My main job was to wrangle and transport the talent, and for over a month we had worked together, this actress and I, in a very friendly and easy manner. Until one day when she arrived late with shopping bags from a spontaneous spree, making her and her fellow lead actors late to set (for which I was being blamed). I briefly and jokingly chastised her for her shoppingwhich was not out of step with the rapport she and I had developed, then we all jumped into the van and I drove them to set.
Her expression changed and the whole way there she was quiet. When we arrived, everyone rushed to hair and makeup. The next thing I knew one of the producers called me over because I had been accused of threatening this actress. She had told them that I was ‘aggressive’, and she did not feel ‘safe’ around me. Her words hurt me and gave the producer reason to reassign me, and the bigoted assistant director leave to harass me all night by mocking my name over the walkie talkie. I tried to speak with her, but she wouldn’t even look me in the eye.
This was a production I had worked on for months during pre-production and production and built connections which may have taken me to the next job; and her wounded pride convinced her it was okay to fabricate this lie and besmirch my reputation. In the mix of it all (grace stood beside me)—I remained professional even though I wanted to cry from the shock and hurt. I stood poised with my name being mangled over the radio—fighting tears and rising above what I knew was racist behavior—not a threat to my life but to my livelihood and my reputation. This was one of many encounters from 1st grade to the present that have sought to hinder me. There are countless stories like this with mild to much more damaging effects for Black people—many tears have fallen and choked down for later expression.
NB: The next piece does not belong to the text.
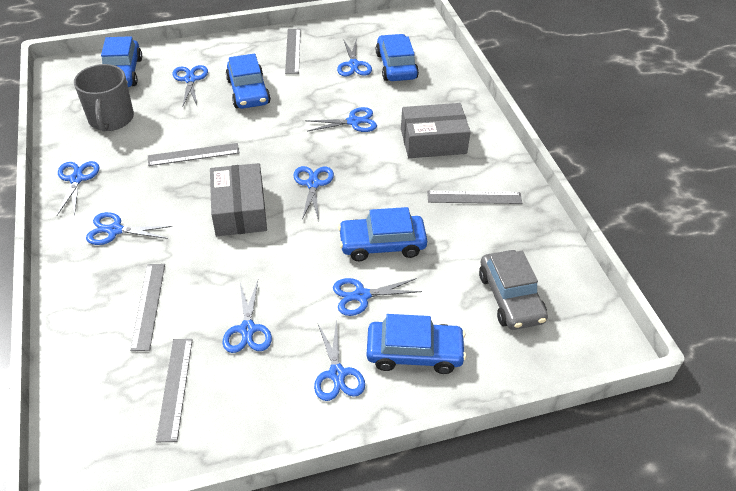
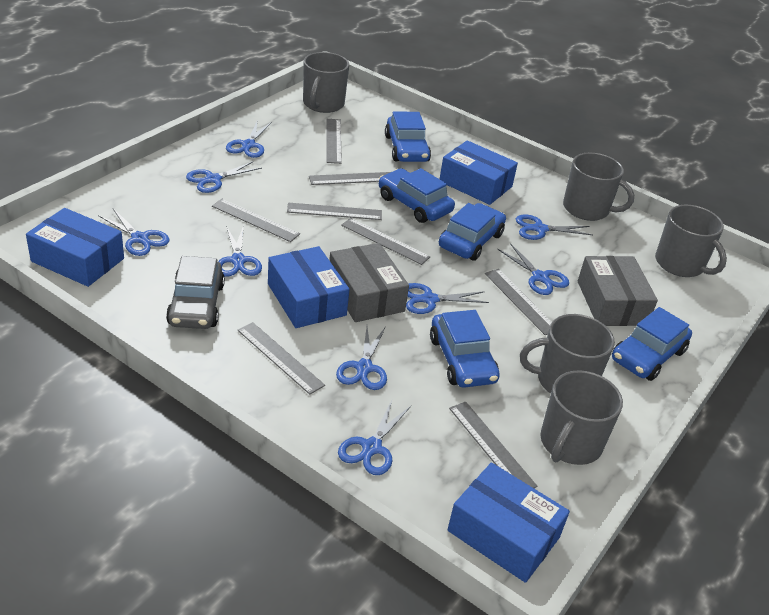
blue box: 0 -> 4
grey mug: 1 -> 5
grey ruler: 5 -> 8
Some may perceive that when Black people cry, that we are always crying (which if it were true would be justified, because there aren’t enough collective tears to relieve the pain we’ve endured). When Black people protest in response to a horrendous loss of innocent life at the hands of those who have the duty to protect us, we are identified as destructive, violent and enraged (though if we were truly savage this entire country would have been burned down long ago); and if Black people stand with dignity in the midst of tragedy, though we feel every wicked glance, we are perceived as though nothing bothers us—as though we are unshakeable (and in the end we are just that, unshakeable).
We are human beings that over centuries have endured more than many humans could bear and continue to do so because GRACE is in our DNA. Demonstrating Grace is an evolved state of being—some may call it having spiritual resolve, wherein we strive to transform personal and public tragedies, losses, slights, and ‘Amy Cooper’ type gestures that have happened daily throughout our lives, into positive energy for our own individual and collective survival.
Our Grace vibrates kindness, strength, wisdom, generosity to All and it shines in our Creative Expressions. Grace glows from within us. Grace shines through our eyes and through our skin and that Grace radiates—contributing incredible light and gifts to the whole of the world. And I imagine that it is this Grace that may be most intimidating to those who have sought to dim our light. It must truly be vexing that our light shines even brighter despite the assaults waged against us.
Sincerely, I hope with the Grace which resides within me, that one day, all will respect the warmth and joy of our light and our lives. Until then may Grace Stand Beside Us All.